(Source data)
>>>>>

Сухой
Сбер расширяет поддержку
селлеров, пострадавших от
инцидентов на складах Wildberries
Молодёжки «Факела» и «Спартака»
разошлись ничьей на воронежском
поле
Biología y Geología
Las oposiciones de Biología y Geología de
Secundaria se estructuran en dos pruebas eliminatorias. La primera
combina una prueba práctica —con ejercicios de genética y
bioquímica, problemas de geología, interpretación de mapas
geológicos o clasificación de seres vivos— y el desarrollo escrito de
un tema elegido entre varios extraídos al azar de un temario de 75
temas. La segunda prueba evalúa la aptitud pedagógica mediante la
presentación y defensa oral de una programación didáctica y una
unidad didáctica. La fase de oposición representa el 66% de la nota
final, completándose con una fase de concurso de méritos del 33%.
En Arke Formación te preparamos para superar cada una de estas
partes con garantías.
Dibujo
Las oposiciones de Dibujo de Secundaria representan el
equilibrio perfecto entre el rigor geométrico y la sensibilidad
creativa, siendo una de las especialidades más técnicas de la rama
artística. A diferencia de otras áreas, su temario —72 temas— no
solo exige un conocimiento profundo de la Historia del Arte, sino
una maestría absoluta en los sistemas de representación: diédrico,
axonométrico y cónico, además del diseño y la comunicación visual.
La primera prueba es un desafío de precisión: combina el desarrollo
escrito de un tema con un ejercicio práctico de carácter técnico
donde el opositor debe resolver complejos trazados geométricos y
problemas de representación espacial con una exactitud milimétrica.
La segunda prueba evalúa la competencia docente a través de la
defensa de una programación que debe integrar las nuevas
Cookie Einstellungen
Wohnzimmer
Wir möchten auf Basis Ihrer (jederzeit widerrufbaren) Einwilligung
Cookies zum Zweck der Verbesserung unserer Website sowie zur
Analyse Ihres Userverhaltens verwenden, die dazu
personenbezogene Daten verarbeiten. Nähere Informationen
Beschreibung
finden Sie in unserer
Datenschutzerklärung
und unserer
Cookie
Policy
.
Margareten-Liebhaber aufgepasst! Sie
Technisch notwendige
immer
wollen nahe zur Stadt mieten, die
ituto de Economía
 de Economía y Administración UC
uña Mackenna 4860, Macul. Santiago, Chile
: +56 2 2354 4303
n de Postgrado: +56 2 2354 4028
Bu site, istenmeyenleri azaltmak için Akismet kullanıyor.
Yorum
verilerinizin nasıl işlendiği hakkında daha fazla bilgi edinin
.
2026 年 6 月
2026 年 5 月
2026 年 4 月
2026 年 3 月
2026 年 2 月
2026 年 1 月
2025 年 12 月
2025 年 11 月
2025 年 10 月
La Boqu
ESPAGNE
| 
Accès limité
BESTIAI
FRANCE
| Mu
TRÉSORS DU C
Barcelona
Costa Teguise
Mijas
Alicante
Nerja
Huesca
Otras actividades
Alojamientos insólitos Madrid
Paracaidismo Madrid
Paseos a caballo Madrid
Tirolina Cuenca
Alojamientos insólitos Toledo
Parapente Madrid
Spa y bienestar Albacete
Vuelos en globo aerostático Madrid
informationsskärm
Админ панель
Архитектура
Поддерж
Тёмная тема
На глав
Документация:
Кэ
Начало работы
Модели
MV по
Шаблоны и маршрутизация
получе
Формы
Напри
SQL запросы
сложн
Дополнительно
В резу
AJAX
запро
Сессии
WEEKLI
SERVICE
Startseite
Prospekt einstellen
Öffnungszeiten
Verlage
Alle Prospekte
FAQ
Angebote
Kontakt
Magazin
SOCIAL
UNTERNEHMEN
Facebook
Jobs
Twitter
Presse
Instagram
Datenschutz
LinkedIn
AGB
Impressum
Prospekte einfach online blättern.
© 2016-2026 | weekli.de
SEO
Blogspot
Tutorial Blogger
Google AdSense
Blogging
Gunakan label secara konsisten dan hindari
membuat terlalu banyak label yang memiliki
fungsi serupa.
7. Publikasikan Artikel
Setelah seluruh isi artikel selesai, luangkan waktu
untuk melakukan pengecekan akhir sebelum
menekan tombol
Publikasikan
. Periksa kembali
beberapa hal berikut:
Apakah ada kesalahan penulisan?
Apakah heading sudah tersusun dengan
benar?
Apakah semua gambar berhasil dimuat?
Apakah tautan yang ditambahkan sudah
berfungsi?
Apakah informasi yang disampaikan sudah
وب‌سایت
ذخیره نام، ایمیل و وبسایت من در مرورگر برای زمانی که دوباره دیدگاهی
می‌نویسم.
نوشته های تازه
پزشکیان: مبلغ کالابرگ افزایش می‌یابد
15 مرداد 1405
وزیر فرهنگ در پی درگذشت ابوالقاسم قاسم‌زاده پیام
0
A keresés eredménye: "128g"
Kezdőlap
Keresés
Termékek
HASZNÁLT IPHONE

<<<<<

» Task to complete
From the entries above, show each line that includes the string "sudah".

» Answer section
Apakah heading sudah tersusun dengan
Apakah tautan yang ditambahkan sudah
Apakah informasi yang disampaikan sudah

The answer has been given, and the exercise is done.